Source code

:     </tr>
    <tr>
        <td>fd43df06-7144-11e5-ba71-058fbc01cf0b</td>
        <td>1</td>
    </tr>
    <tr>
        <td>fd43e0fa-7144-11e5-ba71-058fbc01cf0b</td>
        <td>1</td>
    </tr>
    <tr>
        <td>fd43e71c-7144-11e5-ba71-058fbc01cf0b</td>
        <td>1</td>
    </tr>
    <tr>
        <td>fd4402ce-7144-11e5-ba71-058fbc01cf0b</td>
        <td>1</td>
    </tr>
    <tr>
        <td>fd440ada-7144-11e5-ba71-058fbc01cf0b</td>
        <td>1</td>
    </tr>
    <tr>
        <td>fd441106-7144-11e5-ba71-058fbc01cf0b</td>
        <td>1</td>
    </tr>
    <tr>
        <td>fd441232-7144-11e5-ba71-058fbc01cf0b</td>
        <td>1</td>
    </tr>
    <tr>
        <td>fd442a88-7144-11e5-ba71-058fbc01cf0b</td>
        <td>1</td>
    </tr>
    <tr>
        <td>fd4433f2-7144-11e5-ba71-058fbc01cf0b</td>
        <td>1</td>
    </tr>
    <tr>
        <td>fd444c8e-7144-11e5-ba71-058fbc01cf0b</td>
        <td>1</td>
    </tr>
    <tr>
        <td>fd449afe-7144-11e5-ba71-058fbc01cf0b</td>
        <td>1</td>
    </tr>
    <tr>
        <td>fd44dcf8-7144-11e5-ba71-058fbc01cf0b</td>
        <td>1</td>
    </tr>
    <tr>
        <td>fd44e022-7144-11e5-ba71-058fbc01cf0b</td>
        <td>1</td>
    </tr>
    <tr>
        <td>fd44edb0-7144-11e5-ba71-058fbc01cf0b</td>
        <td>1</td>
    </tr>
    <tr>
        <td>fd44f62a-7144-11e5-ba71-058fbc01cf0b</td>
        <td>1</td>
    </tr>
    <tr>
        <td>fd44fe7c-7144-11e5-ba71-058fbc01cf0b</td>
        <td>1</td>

--

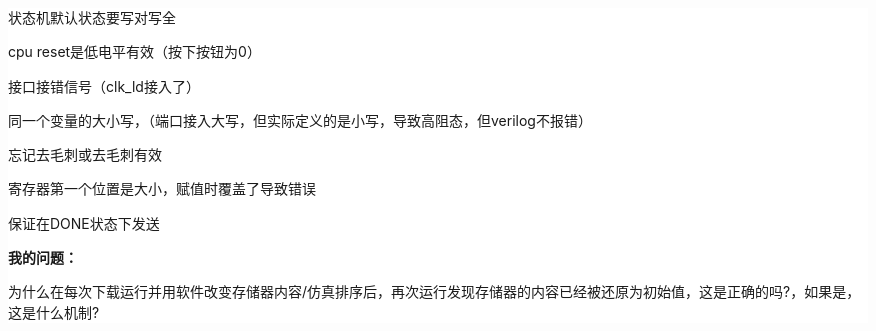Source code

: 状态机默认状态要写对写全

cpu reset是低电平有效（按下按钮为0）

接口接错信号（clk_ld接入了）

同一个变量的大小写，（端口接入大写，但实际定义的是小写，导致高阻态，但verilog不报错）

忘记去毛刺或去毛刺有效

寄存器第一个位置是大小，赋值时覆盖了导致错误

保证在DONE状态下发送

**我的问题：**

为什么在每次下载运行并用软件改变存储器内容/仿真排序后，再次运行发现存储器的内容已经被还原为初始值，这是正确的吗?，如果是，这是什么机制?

Work to be completed =>
Swap "存储器" for "RAM" throughout the lines starting at the one containing "cpu reset是低电平有效（按下按钮为0）" and ending at the one containing "为什么在每次下载运行并用软件", changing nothing else, and give back only those lines.

Written answer =>
cpu reset是低电平有效（按下按钮为0）

接口接错信号（clk_ld接入了）

同一个变量的大小写，（端口接入大写，但实际定义的是小写，导致高阻态，但verilog不报错）

忘记去毛刺或去毛刺有效

寄存器第一个位置是大小，赋值时覆盖了导致错误

保证在DONE状态下发送

**我的问题：**

为什么在每次下载运行并用软件改变RAM内容/仿真排序后，再次运行发现RAM的内容已经被还原为初始值，这是正确的吗?，如果是，这是什么机制?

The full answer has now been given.